Job item. Each line of the data below containing "with" needs to be listed.

Material to process below:

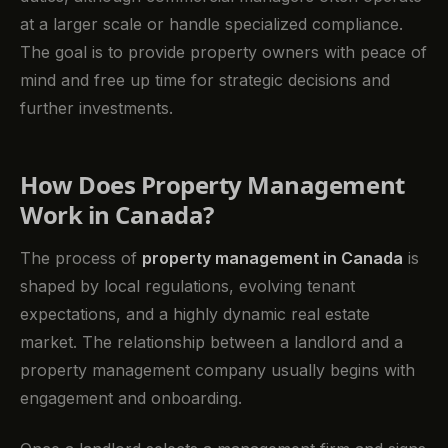
at a larger scale or handle specialized compliance.
The goal is to provide property owners with peace of
mind and free up time for strategic decisions and
further investments.
How Does Property Management
Work in Canada?
The process of
property management in Canada
is
shaped by local regulations, evolving tenant
expectations, and a highly dynamic real estate
market. The relationship between a landlord and a
property management company usually begins with
engagement and onboarding.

End of Material to process.

Written response.
The goal is to provide property owners with peace of
property management company usually begins with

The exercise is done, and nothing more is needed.